Throughout the course of your professional life, there may have been more than a handful of people who were big burdensome loads. They demand more than what you can offer, ultimately leading to their dissatisfaction and the bogging down of your company’s progress.
You may have been taught that you have little to no choice in picking customers; however, if a customer is so difficult that he or she becomes the sole focus of your business, and that, in turn, your business suffers a major productivity slow-down, then maybe you should end your business relationship with him or her.
Challenging customers would always be there, whether you like it or not, so it’s best to keep in mind three things which could help in dealing with them.
The Customer Isn’t Always Right
Yes, the customer is fallible – most especially if he or she is eating up a lot of your time and resources for a cause which most probably isn’t going to benefit the business.
Set what is reasonable for your business and try to keep your customer within that reason. Explain to the customer their request and let them understand the reasons why you couldn’t comply with it.
Honesty is, after all, the best policy; and it’s better losing one customer instead of losing your entire business because of one customer who demanded things which were out of your reach.
Get Rid of Heavy Loads
You cannot just bend to your customer’s demands and give what they want to receive especially if your business would not have a long term benefit from them.
It’s hard to let go of one customer, especially since it’s still business, but think of the consequences if you let him or her stay with you.

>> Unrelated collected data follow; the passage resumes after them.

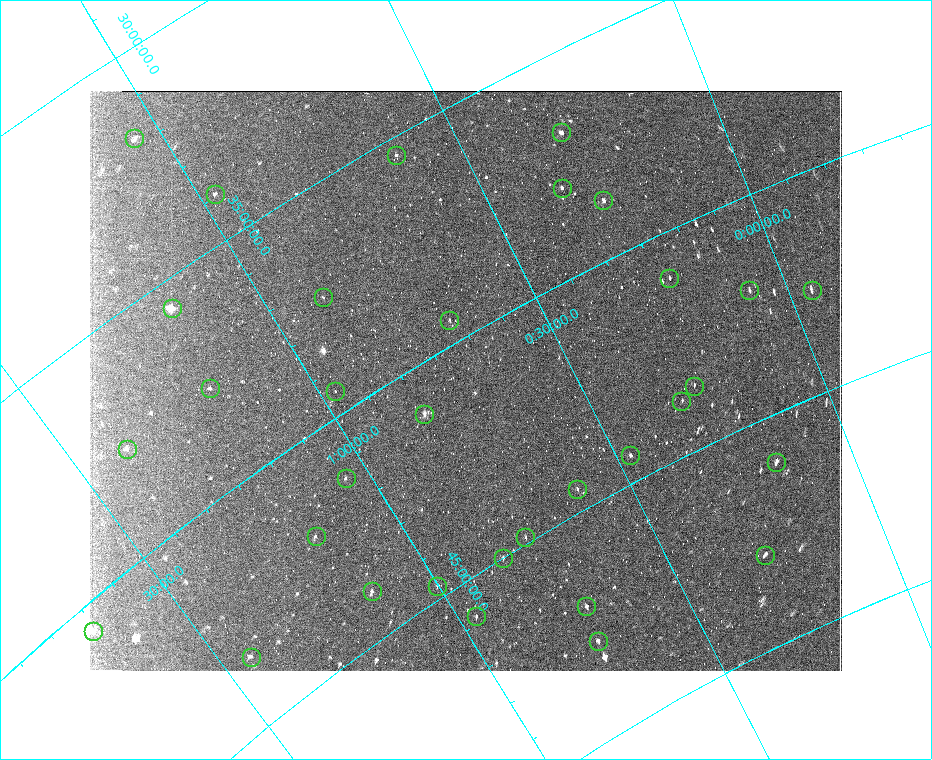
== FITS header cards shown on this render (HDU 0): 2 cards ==
NAXIS1  =                  752
NAXIS2  =                  580

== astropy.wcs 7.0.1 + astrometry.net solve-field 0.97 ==
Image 752 x 580 px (HDU 0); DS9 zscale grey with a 90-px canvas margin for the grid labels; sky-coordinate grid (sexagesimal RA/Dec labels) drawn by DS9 from the SOLVED WCS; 33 Tycho-2 reference stars matched to detected sources circled (green)
Header WCS: none
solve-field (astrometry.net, Tycho-2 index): SOLVED blind (the file carries no WCS)
Solved WCS: RA---TAN-SIP/DEC--TAN-SIP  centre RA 00:43:01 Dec +40:54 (10.76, +40.91 deg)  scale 89 x 85.7 arcsec/px (non-square pixels)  FOV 1115.7' x 828.4'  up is -150 deg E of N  parity flipped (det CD > 0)
(file carries no celestial WCS; the grid is the blind solution)
Tycho-2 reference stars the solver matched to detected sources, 33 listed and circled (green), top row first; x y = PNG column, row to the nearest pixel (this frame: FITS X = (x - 90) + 1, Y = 580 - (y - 91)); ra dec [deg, ICRS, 3 dp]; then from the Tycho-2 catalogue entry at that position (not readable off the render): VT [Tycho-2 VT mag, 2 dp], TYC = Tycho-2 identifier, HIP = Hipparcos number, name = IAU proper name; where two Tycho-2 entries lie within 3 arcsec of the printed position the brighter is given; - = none
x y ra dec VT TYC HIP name
561 132 4.582 +36.785 4.51 2273-2081-1 1473 -
134 138 15.705 +31.804 5.49 2277-843-1 4889 -
396 155 9.338 +35.400 5.53 2283-542-1 2942 -
562 188 5.280 +37.969 5.21 2783-2251-1 1686 -
215 194 14.559 +33.951 6.09 2285-553-1 4552 -
603 200 4.273 +38.682 4.61 2782-2251-1 1366 -
669 278 3.378 +41.035 5.74 2786-2020-1 1086 -
749 290 1.152 +42.093 6.16 2789-1809-1 365 -
812 290 359.265 +42.658 6.10 3241-2326-1 118071 -
323 297 13.368 +37.418 6.18 2288-145-1 4185 -
172 308 17.433 +35.621 2.24 2286-1329-1 5447 Mirach
449 320 10.280 +39.459 5.40 2801-2091-1 3231 -
694 386 4.090 +43.595 6.16 2794-1917-1 1302 -
210 388 17.793 +37.724 5.77 2800-766-1 5550 -
335 391 14.541 +39.475 6.67 2802-1218-1 4542 -
681 401 4.676 +43.791 6.08 2794-1709-1 1501 -
424 414 12.454 +41.079 4.50 2801-2090-1 3881 -
127 449 20.919 +37.715 5.62 2813-2103-1 6514 -
630 455 7.057 +44.394 5.18 2795-2706-1 2225 -
776 462 2.580 +46.072 5.07 3246-880-1 841 -
346 478 15.726 +41.345 5.95 2807-2079-1 4903 -
577 489 9.194 +44.489 5.32 2796-2404-1 2900 -
316 536 17.578 +42.081 5.73 2808-2070-1 5493 -
525 537 11.545 +44.862 6.01 2809-1146-1 3604 -
765 555 4.288 +47.947 5.84 3251-1320-1 1372 -
503 558 12.576 +45.002 6.12 3262-353-1 3919 -
437 586 15.015 +44.713 6.04 2811-2322-1 4675 -
372 591 17.004 +43.942 5.05 2811-2324-1 5317 -
586 606 10.867 +47.025 4.97 3253-1987-1 3414 -
476 616 14.415 +45.839 6.20 3263-2179-1 4501 -
93 631 25.145 +40.577 4.94 2819-2290-1 7818 -
598 641 11.109 +47.864 5.63 3253-812-1 3478 -
251 657 21.578 +43.458 6.03 2825-2668-1 6711 -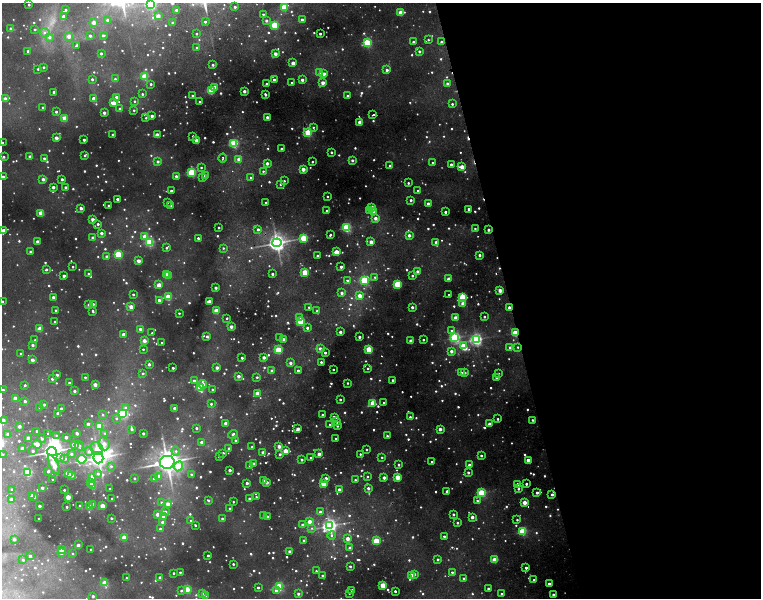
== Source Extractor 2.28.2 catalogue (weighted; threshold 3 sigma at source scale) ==
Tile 8 of 4 x 4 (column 4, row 2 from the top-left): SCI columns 4553-6069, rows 2514-3704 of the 6624 x 5249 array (HDU 1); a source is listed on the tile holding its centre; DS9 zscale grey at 2 x 2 block average (1 PNG px = mean of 2 x 2 image px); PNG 763 x 600 px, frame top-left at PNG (2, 3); each listed source drawn as its Kron ellipse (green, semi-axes under 4 px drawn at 4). Shown black and unused: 33% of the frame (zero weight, under 2 of 5 exposures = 10% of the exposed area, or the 3 px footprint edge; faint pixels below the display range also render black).
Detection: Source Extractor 2.28.2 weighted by HDU 2 'WHT'; one run over the whole footprint, this tile lists its part. Background 0.17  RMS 0.017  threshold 0.0756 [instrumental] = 3 sigma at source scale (4.5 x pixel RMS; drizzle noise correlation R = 1.50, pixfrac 1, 0.05/0.05 arcsec/px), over >= 5 px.
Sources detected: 1119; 61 too faint to see at this stretch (2 x 2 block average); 2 inside a brighter object's white glare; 9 cosmic-ray / hot-pixel residue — neither listed nor drawn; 4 coinciding with a brighter row at this scale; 8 inside a brighter listed object's ellipse — not listed separately; of the other 1035, all 500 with FLUX_AUTO >= 5.67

If a customer is practically asking for your entire business for his or her one project, then it’s best to axe him or her off.
You may be worrying that your business might be put in your client’s colleagues’ blacklist, but some people may even applaud you for your integrity to keep your business up and running.
At times when customers are becoming abusive towards your staff, you should be quick to respond and defend them against the abusive client. It’s all about reciprocation – if you want your staff to be nice to your clients, be nice to them first.